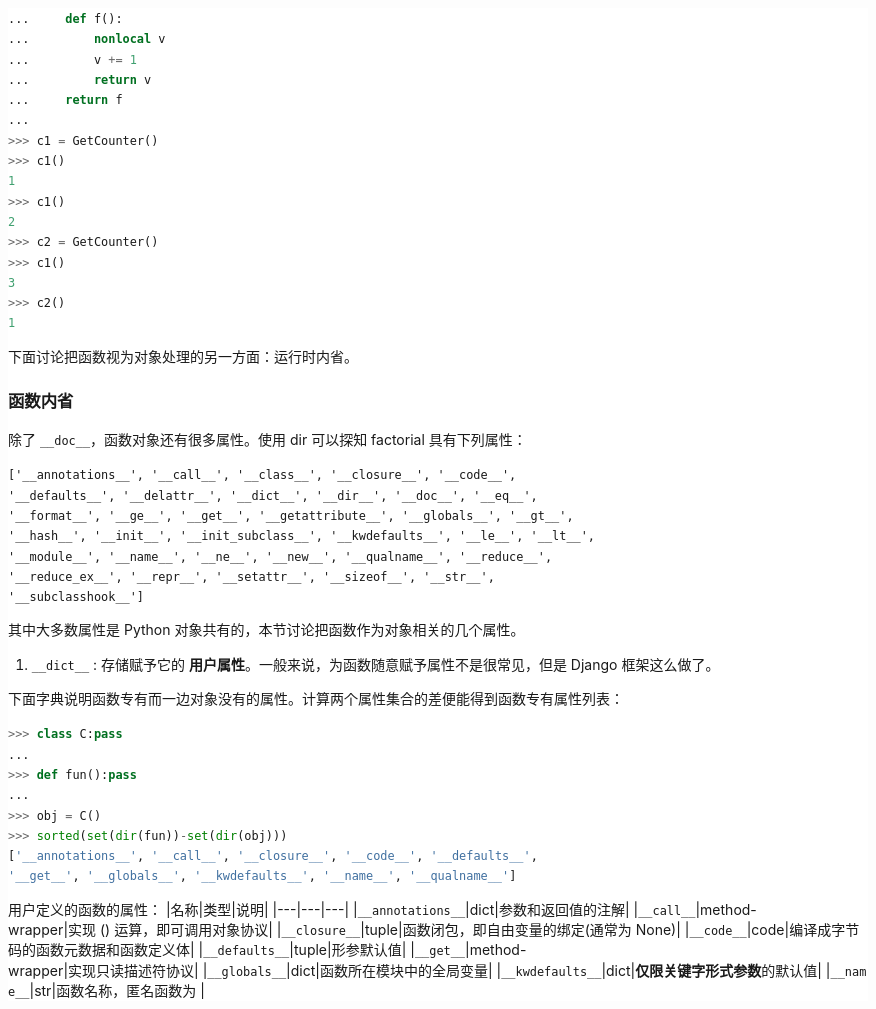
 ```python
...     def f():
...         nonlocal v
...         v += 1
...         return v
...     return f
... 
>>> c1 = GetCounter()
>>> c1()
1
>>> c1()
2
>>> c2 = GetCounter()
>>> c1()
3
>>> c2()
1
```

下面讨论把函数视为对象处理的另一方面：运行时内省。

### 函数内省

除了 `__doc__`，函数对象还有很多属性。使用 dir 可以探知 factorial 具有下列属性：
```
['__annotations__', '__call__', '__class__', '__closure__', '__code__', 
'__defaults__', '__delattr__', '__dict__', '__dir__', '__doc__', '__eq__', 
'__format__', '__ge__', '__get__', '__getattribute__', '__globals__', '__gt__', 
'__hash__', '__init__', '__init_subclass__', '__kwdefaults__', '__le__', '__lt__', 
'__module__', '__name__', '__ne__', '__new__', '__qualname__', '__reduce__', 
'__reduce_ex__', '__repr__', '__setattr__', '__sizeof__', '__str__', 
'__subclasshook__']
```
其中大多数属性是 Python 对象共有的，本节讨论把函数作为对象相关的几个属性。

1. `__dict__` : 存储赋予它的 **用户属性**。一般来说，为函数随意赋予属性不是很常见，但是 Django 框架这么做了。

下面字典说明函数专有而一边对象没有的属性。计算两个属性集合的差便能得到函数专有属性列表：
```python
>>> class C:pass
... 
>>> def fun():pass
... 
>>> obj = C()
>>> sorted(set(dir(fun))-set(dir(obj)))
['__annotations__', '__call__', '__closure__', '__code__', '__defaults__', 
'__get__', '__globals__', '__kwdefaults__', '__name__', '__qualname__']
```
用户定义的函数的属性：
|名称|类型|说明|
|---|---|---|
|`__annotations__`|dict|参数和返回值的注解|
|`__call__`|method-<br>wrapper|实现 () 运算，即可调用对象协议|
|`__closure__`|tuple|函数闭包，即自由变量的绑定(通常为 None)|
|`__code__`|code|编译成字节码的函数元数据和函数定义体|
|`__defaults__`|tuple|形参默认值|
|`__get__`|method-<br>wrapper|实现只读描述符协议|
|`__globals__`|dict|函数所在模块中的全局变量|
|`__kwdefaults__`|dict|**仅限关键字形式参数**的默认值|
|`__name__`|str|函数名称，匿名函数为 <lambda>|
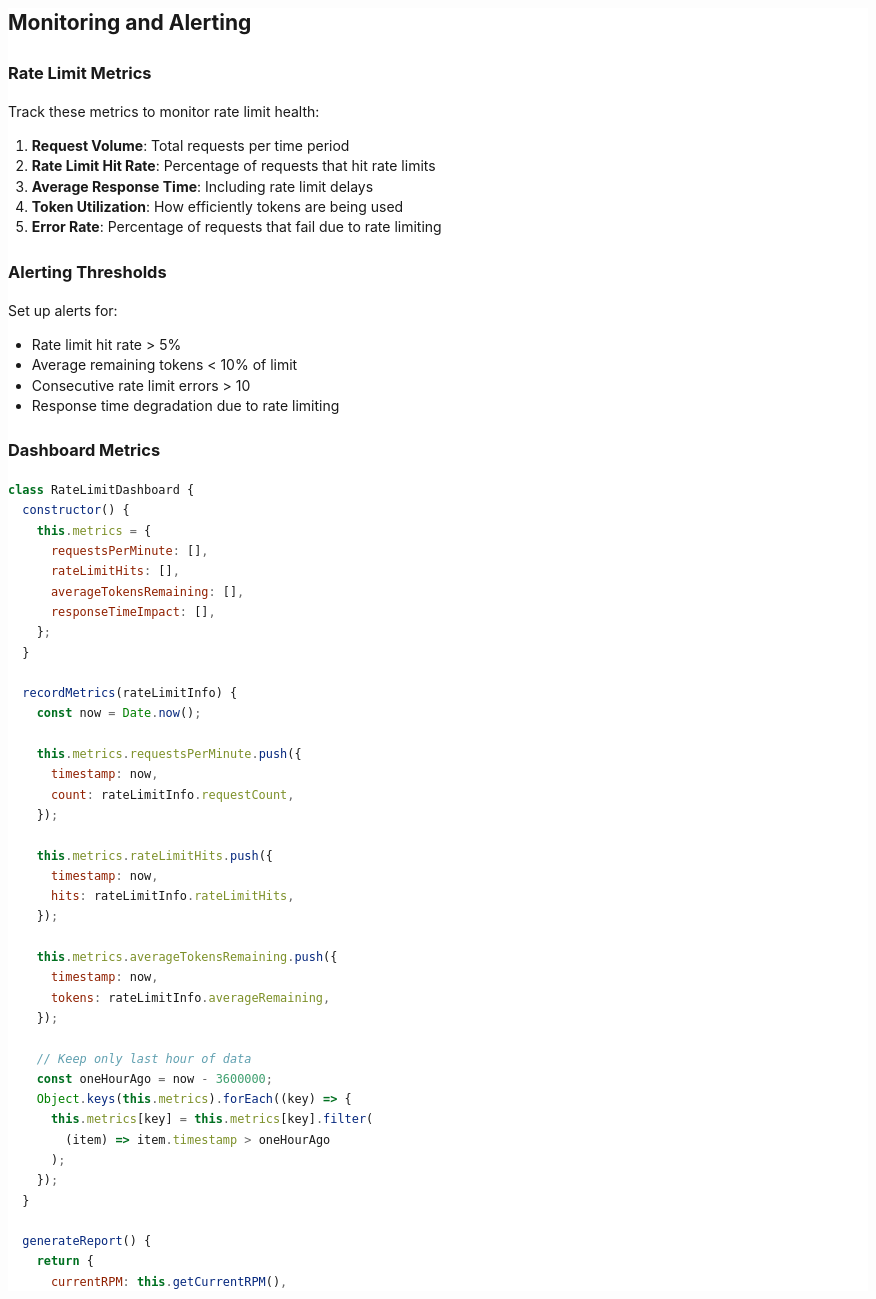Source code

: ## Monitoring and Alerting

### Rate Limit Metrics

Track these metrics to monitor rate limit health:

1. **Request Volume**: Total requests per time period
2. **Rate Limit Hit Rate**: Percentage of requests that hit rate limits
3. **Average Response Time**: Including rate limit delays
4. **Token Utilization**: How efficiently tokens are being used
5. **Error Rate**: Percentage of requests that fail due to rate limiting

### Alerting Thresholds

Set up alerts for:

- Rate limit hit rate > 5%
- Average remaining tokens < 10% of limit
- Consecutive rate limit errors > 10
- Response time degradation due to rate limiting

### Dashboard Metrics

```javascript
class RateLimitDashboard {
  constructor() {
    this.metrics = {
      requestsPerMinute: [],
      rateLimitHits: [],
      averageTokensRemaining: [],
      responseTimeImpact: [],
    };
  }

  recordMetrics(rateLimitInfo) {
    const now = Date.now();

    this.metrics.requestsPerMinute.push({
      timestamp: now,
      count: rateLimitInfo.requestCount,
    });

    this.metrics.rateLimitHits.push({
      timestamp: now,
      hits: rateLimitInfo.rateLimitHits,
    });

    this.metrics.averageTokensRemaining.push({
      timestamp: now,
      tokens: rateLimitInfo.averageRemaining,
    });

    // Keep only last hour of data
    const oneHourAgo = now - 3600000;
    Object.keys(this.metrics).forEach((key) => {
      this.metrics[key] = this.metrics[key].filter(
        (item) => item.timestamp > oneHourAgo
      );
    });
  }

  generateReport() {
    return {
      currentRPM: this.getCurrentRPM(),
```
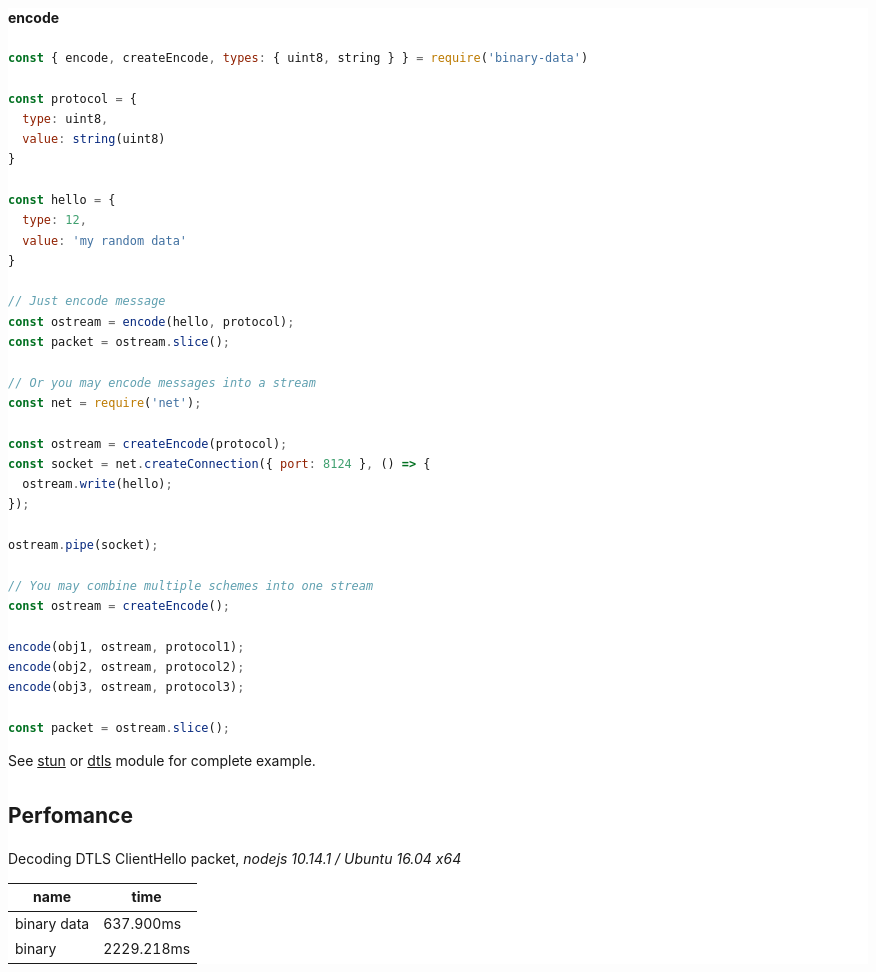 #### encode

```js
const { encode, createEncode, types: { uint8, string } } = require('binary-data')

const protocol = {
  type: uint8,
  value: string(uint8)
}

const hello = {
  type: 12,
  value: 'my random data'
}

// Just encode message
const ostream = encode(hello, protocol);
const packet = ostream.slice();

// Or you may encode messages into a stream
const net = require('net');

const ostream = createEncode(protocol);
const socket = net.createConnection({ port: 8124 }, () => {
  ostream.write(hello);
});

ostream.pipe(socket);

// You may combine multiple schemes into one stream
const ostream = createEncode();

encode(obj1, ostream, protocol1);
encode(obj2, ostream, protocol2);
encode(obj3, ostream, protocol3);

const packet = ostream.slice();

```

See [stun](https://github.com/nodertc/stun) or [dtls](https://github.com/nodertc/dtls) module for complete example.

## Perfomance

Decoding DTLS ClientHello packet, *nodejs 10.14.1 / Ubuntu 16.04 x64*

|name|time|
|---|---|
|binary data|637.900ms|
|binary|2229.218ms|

----

Exercise requirements: Lines holding the word "ostream" are the answer; copy every one from the records above.

Response to this exercise:
const ostream = encode(hello, protocol);
const packet = ostream.slice();
const ostream = createEncode(protocol);
  ostream.write(hello);
ostream.pipe(socket);
const ostream = createEncode();
encode(obj1, ostream, protocol1);
encode(obj2, ostream, protocol2);
encode(obj3, ostream, protocol3);
const packet = ostream.slice();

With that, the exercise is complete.